Geschrieben von Dienstag, 04 Januar 2011 00:00

'Global Metal' - Die Reise geht weiter


Global

Nach "Metal – A Headbanger's Journey" veröffentlichte der kanadische Kulturanthropologe und Vollblut-Metalhead Sam Dunn 2008 seinen zweiten Dokumentarfilm "Global Metal".


Die Geschichte beginnt dort, wo die erste Reise endete: Auf dem Wacken Open Air, inmitten einer Horde schreiender, bangender, glückseliger Fans aus aller Herren Länder. Aber wie – fragt sich Sam auf diesem Norddeutschen Acker stehend – hat sich Heavy Metal eigentlich verbreitet? Und welche Bedeutung hat er in verschiedenen Ländern?

Um das herauszufinden, steigt er ins nächstbeste Flugzeug und begibt sich auf eine einzigartige Forschungsreise. Sie führt ihn von Brasilien, Japan, Indien und China nach Indonesien, Israel und schließlich in die Vereinigten Arabischen Emirate.

In jedem Land spricht Sam mit verschiedenen Vertretern der Szene. So kommen Stars wie Max Cavalera von SEPULTURA (Brasilien) oder Kobi Farhi von ORPHANED LAND (Israel) zu Wort, aber auch hierzulande weitgehend unbekannte japanische und indische Metalbands geben bereitwillig Interviews. Am spannendsten für mich waren aber die Gespräche mit den Fans. Schier unglaublich kam es mir manchmal vor, was diese zu berichten hatten. So erzählt ein Junge aus Dubai davon, dass er schon einmal verhaftet wurde, weil er auf offener Straße ein SLAYER-Shirt und lange Haare trug. Ein anderer, aus Indien, berichtet, dass Rock- und Metalkonzerte generell verboten sind. Und in China, so heisst es,  sei es nicht einmal möglich, Bandshirts oder CDs zu kaufen.

Tja, und ich dachte vor ein paar Jahren zu meiner Gothiczeit, dass es in Deutschland Mut erfordert, sich optisch von der Masse abzuheben. Lächerlich, wenn man bedenkt, dass Menschen an anderen Orten dieses Planeten bereit sind, für ihre musikalische Überzeugung ins Gefängnis zu gehen.
Viele der im Film behandelten Länder stehen noch komplett am Anfang des Metal-Zeitalters. Einige sind musikalisch geradezu von der Außenwelt abgeschnitten. Umso spannender, wie sich das Genre dort entwickelt und welche Ideen und Instrumente von den jungen Wilden in die Musik eingebaut werden.

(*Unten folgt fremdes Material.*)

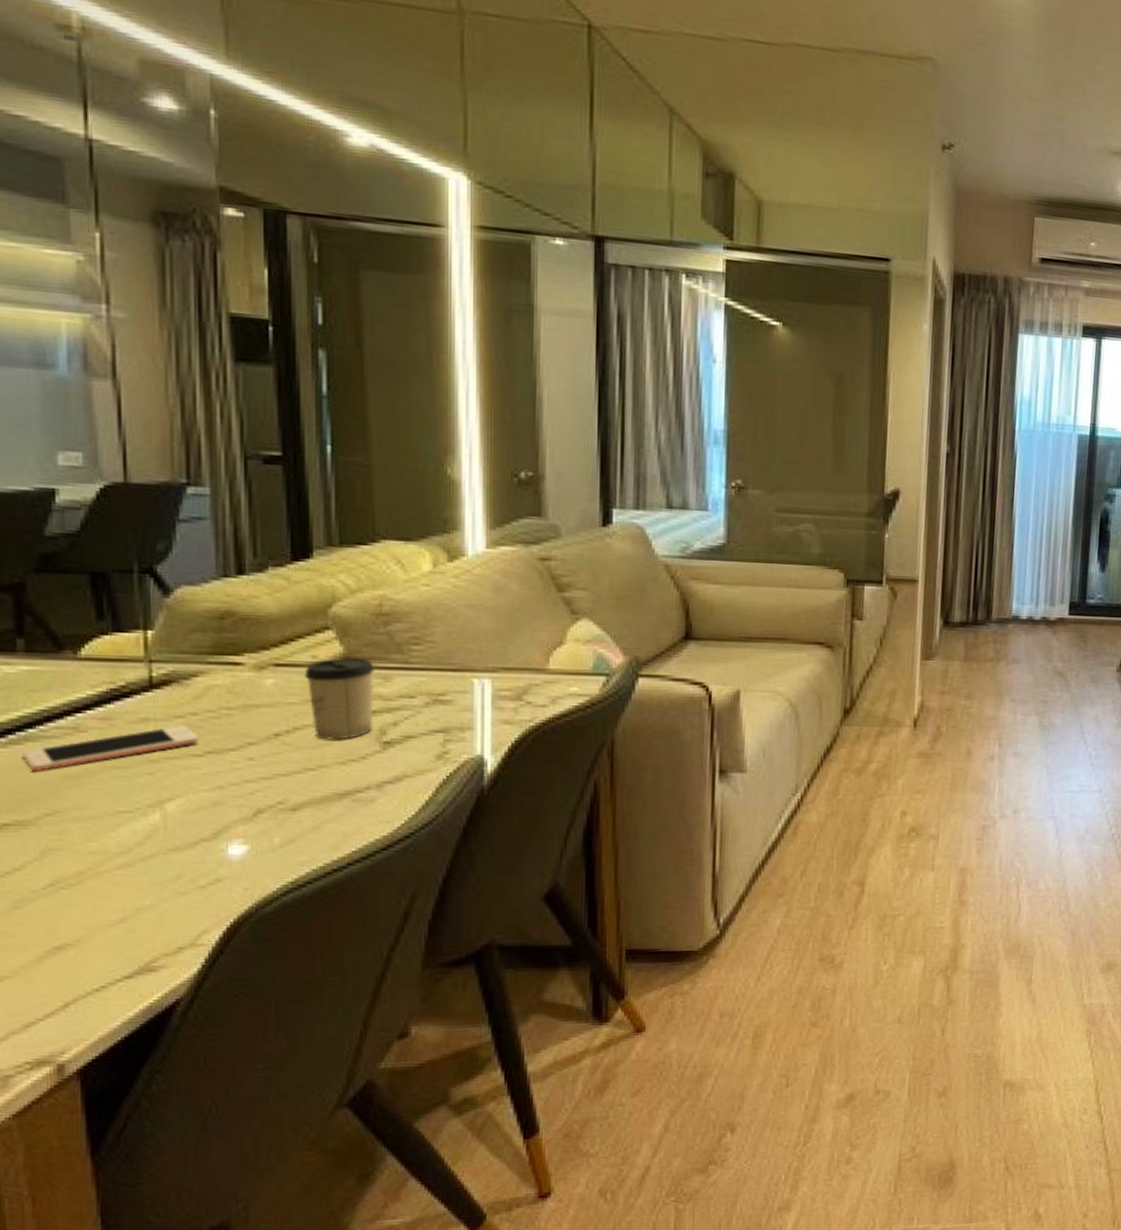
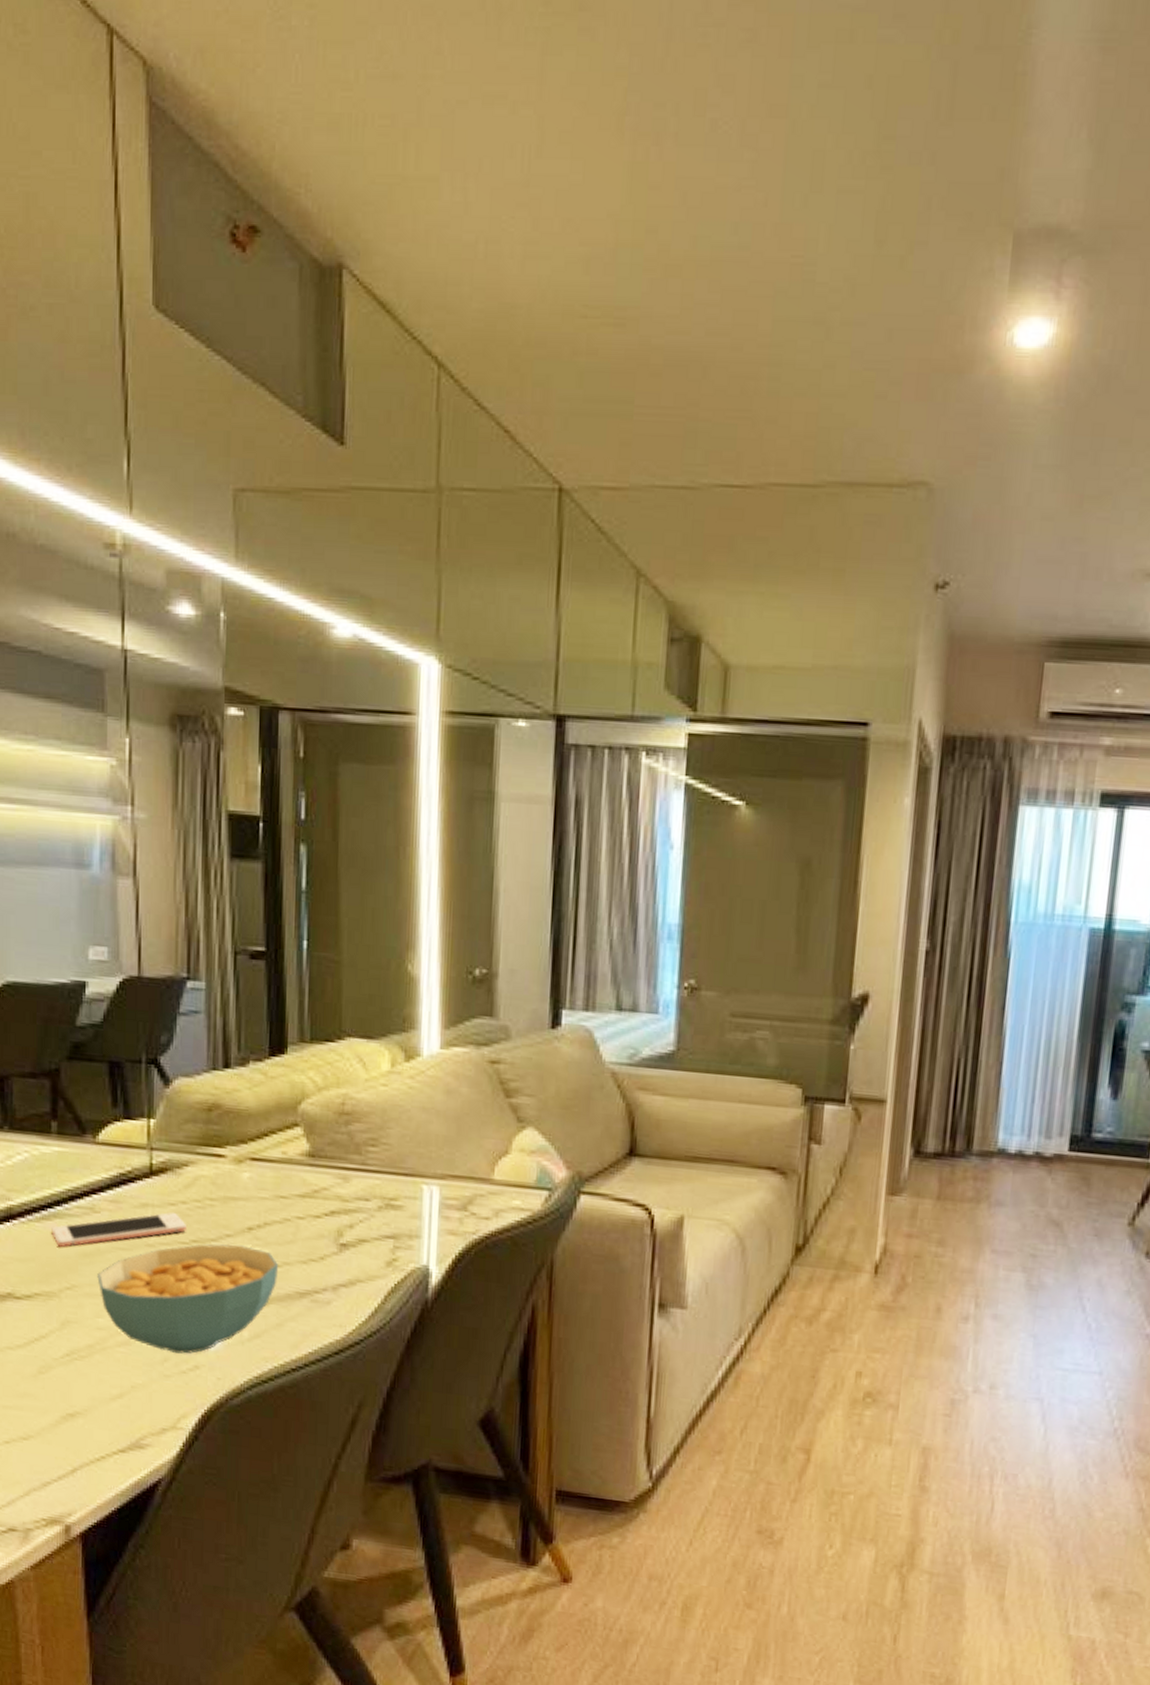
cereal bowl: none [86,752,312,869] -> present [97,1244,278,1354]
cup: present [304,657,375,740] -> none [275,1155,335,1239]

"Global Metal" hat mich sehr beeindruckt. Sam Dunn schafft es mal wieder, sein Publikum von der ersten bis zur letzten Sekunde in seinen Bann zu ziehen. Er berichtet authentisch und mit Weitblick, so wie er es bereits bei "Metal – A Headbanger's Joruney" getan hat. Es ist nicht Sam selbst, sondern es sind die Fans, die immer wieder erzählen, wie wichtig Ihnen Metal ist. Wie viel Unabhängigkeit und Stärke ihnen die Musik gibt. Dass sie sich verstanden fühlen und endlich ihre Aggressionen auf einem positiven Weg an die Oberfläche tragen können. Sie sehnen sich nach Freiheit. Gedanklich als auch körperlich, und genau das ist Heavy Metal für sie.

Gerne hätte ich mich noch weiter von Sam mitnehmen lassen. Auch bis nach Afrika oder in die Arktis. Aber wahrscheinlich gibt es hier noch nicht allzu viel zu berichten. Und wenn es irgendwann so weit sein sollte und ein Eskimo in seinem Iglu zur Stromgitarre greift, bin ich mir sicher, dass Sam als Erster davon Wind bekommt und einen dritten Teil seiner Metal-Geschichte veröffentlicht.